**Tarefa:**
Dê seguimento ao trecho abaixo sobre a tradição oral e a invenção da escrita, começando logo depois da última frase apresentada.

**Trecho do documento:**
# # # # #

Carlos Rodarte Veloso

“O Templário”, 11 de Janeiro de 2018

As tradições orais abrangendo a história real ou imaginária das comunidades humanas ao longo dos séculos, contribuíram para a sua coesão e justificação num mundo repleto de dificuldades e perigos de toda a ordem, muitos deles advindos de comunidades rivais. No entanto, a transmissão oral de geração em geração caracteriza-se pela progressiva alteração da mensagem original, perdendo-se informação ou acrescentando-se-lhe novos dados que acabam por confundir história e lenda. Como diz o povo, “conta-se um conto, acrescenta-se um ponto”.
As figuras reais dos fundadores depressa se convertem em deuses ou heróis dotados de transcendentes poderes, eles próprios míticos criadores dessas comunidades. Só a fixação desse acervo de informação através da escrita, isto é, da Literatura, permitiu fixar essa torrente desenfreada de informação, tantas vezes incoerente e contraditória.
Antes da invenção da Escrita, ainda em plena pré-história, era a representação gráfica desses mitos de fundação, por exemplo através da Arte rupestre, que consolidavam a informação, mesmo falseada, acerca dos diversos povos.
Com a invenção da Escrita torna-se possível guardar na memória – pois de memória estamos a falar – desde os factos corriqueiros do dia a dia relacionados com a economia, a sucessão das dinastias de sacerdotes e reis, verdadeiros ou míticos, as batalhas, os desastres naturais e os pensamentos mais íntimos dos seus autores.

# # # # #

**Dados fornecidos:**
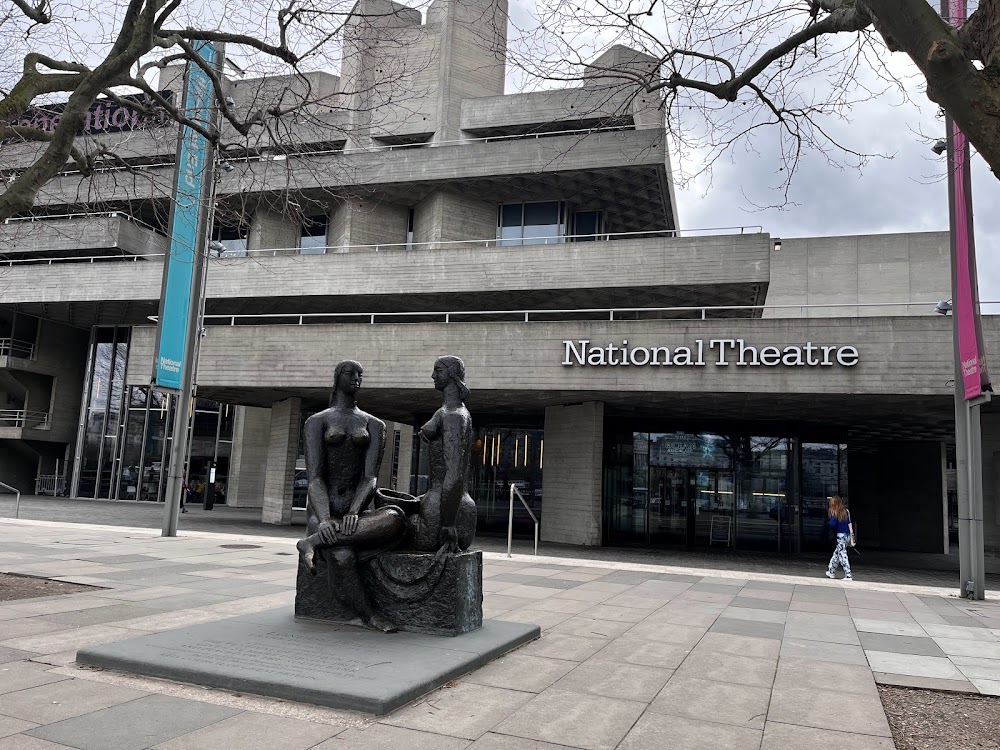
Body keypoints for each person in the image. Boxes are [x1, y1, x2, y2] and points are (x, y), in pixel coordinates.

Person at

# # # # #

**Resposta da tarefa:**
Inscrita na pedra, em placas de argila, em papiro ou noutro qualquer suporte, assim nasce a Literatura nas suas múltiplas vertentes, da histórica à lendária, em verso ou em prosa, sendo o ritmo poético um vestígio da sua origem oral, quando os aedos dele se serviam para memorizar um texto geralmente demasiado longo para reter.
A mais antiga Literatura é baseada no Mito, nos factos imaginários associados à criação do Universo, às origens dos deuses e da humanidade, às suas estratégias de sobrevivência e às suas relações mútuas confundindo, num todo caótico, História e Religião. A esse caos fabuloso chamou-se Mitologia, a primeira das narrativas literárias.
Assim como a primeira arte da humanidade, a arte pré-histórica, nasce da observação directa da natureza e da narrativa oral, a narrativa escrita vai inspirar uma arte crescentemente complexa e ambiciosa, que vai ter o seu apogeu com o Romantismo, já no século XIX, sem esquecer a importância das artes desde a Antiguidade ao chamado Antigo Regime que precede a Revolução Francesa.
Sendo manifestamente impossível desbravar num só artigo um tão vasto terreno, limitar-me-ei a referir alguns artistas oitocentistas e  novecentistas cuja obra ilustrou alguns dos mais populares temas da Literatura universal. Assim seleccionei cenas de algumas das obras imortais de Homero, Dante Alighieri, Camões, Shakespeare e Cervantes, pintadas por artistas que revelaram especial vocação para essa temática.
O mais antigo e enigmático é Homero, designação do autor – ou autores – dos  poemas épicos fundadores da Literatura europeia, “A Ilíada” e “A Odisseia”, escritos ou passados a escrito entre os séculos IX e VIII a.C., cuja temática gira em torno da Guerra entre Gregos e Troianos, dos seus heróis e deuses, e das aventuras fabulosas do lendário rei de Ítaca, Ulisses, o herói “fértil em recursos”, cuja périplo de dez anos entre o Mar Egeu e o Mar Jónio constitui talvez a primeira narrativa de aventuras da história literária ocidental. Muitos artistas, desde os anónimos pintores de vasos da Grécia Clássica, aos artistas pré-rafaelitas da Inglaterra vitoriana, se ocuparam desta história imortal, recuperando-a também para o Cinema, a 7ª Arte, onde conheceu êxitos extraordinários. Como exemplo da arte pré-rafaelita, apresento a pintura de Waterhouse representando o episódio de “A Odisseia”, Ulisses e as Sereias (fig.1) pintada em 1891.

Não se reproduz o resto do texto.